*** Block opens ***
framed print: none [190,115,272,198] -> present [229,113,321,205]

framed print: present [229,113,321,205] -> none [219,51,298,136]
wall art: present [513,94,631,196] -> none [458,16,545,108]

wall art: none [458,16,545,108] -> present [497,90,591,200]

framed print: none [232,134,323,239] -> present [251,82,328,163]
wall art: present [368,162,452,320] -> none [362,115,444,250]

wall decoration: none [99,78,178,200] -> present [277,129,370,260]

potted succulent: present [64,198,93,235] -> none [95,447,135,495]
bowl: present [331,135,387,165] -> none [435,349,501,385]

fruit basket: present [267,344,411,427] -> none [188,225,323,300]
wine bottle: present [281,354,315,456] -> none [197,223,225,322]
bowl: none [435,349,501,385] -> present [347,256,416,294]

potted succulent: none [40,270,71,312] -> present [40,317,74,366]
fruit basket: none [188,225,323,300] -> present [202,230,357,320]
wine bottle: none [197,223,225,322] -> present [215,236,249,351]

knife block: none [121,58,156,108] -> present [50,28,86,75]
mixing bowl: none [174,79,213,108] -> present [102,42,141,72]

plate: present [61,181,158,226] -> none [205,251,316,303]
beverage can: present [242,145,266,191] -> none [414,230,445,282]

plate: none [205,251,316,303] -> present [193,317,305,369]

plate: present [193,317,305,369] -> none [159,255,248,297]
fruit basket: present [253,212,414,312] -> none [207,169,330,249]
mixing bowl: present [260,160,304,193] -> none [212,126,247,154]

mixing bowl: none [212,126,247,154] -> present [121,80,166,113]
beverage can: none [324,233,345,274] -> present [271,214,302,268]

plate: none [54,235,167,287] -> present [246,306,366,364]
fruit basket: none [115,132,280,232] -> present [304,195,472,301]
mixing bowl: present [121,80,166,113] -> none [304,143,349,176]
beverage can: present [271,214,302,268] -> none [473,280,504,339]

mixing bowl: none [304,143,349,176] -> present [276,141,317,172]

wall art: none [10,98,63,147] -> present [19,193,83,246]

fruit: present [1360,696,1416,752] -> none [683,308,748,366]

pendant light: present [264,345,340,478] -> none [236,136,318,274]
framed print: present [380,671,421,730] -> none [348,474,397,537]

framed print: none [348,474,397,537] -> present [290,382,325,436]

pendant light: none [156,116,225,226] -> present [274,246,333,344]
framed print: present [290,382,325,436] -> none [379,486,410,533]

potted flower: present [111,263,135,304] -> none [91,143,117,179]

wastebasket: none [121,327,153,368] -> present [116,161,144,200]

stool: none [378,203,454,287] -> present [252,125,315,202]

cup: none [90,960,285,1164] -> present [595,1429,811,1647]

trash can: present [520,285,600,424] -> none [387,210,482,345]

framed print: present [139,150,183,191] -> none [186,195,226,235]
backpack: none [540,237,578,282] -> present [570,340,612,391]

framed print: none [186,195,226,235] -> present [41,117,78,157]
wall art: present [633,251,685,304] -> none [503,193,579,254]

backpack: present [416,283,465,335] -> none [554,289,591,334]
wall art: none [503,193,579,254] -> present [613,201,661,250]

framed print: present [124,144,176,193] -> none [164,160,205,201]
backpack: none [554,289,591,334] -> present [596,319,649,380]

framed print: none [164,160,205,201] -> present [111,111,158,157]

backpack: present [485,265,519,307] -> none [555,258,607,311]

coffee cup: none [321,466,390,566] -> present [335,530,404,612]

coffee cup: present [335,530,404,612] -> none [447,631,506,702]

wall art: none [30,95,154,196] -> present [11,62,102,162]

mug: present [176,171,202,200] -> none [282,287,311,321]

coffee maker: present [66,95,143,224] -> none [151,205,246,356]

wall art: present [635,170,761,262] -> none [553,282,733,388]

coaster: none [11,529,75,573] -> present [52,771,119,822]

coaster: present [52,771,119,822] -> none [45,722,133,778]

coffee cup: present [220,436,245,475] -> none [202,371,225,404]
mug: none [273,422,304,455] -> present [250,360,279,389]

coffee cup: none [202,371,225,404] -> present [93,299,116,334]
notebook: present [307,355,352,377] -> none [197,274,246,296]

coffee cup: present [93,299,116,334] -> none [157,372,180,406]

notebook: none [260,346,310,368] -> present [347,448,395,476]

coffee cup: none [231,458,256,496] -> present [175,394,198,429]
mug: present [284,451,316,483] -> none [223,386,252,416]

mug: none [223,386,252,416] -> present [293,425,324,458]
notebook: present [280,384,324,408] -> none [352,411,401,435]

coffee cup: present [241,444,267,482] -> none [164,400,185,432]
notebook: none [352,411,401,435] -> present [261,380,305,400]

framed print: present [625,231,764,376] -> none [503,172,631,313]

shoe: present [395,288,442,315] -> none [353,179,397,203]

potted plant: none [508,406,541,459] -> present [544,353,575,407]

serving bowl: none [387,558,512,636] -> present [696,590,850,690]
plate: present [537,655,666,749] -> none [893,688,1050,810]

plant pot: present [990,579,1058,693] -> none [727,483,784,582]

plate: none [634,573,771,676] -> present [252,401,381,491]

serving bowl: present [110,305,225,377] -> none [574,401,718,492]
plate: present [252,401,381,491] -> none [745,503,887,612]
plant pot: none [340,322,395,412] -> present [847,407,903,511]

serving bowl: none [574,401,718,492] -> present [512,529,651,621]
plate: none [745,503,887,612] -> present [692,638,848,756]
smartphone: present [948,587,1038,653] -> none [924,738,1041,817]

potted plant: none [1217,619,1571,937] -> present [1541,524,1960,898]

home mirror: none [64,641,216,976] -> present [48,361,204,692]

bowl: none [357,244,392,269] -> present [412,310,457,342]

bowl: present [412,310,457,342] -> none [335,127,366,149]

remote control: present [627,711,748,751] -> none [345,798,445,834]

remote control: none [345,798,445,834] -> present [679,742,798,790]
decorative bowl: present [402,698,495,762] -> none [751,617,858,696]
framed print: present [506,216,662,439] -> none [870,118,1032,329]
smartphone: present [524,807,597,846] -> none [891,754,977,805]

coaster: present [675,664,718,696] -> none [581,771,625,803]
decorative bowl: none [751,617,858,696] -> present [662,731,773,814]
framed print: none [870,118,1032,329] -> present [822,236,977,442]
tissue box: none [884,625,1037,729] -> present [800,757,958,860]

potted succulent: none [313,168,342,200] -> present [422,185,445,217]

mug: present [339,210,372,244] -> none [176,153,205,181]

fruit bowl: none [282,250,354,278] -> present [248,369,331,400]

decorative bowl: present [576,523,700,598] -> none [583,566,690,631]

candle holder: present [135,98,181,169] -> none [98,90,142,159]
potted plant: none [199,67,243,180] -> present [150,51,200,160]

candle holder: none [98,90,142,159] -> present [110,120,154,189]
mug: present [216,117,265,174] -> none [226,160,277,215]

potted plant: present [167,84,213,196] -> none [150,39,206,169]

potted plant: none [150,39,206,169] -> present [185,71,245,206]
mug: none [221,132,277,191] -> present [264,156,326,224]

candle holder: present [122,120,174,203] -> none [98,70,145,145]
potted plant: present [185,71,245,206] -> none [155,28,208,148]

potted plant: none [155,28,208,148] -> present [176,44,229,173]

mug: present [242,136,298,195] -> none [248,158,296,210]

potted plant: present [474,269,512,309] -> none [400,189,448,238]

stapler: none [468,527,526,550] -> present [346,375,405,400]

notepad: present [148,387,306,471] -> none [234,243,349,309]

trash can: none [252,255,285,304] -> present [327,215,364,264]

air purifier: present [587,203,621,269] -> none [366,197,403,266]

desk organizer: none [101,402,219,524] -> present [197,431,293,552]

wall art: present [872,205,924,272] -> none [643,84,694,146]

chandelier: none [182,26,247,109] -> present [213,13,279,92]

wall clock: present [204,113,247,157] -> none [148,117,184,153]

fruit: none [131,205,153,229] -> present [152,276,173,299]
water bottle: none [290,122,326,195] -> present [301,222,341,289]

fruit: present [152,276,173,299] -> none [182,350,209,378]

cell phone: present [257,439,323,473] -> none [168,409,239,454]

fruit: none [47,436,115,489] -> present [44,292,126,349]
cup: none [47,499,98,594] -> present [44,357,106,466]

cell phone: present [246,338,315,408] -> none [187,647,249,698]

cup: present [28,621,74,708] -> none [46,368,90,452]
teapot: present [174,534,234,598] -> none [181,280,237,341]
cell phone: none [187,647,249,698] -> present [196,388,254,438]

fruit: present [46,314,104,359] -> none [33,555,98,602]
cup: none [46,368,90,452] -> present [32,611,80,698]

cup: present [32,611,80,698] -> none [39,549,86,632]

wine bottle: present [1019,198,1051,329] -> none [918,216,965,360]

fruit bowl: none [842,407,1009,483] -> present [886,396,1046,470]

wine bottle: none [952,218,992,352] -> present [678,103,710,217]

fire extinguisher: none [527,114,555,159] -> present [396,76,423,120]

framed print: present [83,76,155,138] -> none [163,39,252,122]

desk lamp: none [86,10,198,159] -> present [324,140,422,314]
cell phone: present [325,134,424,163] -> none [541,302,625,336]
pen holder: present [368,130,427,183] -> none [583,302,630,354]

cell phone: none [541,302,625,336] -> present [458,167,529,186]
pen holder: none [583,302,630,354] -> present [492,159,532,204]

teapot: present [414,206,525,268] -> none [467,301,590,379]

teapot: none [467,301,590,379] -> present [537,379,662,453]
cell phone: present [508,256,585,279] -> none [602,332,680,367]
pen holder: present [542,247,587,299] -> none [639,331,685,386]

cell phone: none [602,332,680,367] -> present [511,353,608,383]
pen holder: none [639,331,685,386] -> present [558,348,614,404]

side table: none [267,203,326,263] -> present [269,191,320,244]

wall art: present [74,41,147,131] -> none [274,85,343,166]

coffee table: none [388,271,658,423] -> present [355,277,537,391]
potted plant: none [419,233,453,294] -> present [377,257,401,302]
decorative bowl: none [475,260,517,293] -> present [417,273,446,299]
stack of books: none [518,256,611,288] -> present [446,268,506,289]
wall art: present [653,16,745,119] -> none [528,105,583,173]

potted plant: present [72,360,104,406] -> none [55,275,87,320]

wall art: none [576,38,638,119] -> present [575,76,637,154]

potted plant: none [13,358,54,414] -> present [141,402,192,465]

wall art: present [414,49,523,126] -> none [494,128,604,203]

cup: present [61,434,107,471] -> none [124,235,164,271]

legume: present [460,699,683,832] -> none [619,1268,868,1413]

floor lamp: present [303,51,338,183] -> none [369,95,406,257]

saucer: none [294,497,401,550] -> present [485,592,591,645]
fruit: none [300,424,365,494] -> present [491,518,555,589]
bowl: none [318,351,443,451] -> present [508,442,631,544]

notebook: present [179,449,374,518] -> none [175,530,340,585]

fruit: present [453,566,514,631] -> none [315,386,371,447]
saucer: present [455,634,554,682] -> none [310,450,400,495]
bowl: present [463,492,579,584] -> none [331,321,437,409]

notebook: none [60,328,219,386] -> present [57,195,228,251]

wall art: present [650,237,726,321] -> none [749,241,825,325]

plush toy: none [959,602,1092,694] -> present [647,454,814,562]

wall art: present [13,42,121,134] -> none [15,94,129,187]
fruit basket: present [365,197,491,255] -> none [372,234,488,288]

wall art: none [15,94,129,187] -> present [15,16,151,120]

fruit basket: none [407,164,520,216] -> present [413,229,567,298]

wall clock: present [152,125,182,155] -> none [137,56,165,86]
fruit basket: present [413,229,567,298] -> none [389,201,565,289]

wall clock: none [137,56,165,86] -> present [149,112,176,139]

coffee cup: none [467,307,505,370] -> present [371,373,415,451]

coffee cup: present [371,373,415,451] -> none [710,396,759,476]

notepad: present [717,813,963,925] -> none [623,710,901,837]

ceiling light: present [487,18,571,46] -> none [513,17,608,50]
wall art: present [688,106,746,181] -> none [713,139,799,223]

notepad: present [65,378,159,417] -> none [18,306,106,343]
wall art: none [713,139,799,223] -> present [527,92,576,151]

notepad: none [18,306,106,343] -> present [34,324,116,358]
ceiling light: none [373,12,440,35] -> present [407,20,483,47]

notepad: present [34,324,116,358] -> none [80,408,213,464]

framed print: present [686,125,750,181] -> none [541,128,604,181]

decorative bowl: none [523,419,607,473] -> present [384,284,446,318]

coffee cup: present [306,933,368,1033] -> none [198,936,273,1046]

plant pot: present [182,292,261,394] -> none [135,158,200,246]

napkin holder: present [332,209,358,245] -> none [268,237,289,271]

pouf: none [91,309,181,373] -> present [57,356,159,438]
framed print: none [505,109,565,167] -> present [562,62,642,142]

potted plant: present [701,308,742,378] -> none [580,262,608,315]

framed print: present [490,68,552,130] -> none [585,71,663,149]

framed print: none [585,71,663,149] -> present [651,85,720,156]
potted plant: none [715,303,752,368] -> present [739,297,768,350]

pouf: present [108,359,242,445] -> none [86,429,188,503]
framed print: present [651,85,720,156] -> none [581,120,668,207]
*** Block closes ***
An exact copy of the lines above between the line holding "wine bottle: none [197,223,225,322]" and the line holding "beverage can: present [242,145,266,191]", inclusive, is the whole answer.

=== Response to this task ===
wine bottle: none [197,223,225,322] -> present [215,236,249,351]

knife block: none [121,58,156,108] -> present [50,28,86,75]
mixing bowl: none [174,79,213,108] -> present [102,42,141,72]

plate: present [61,181,158,226] -> none [205,251,316,303]
beverage can: present [242,145,266,191] -> none [414,230,445,282]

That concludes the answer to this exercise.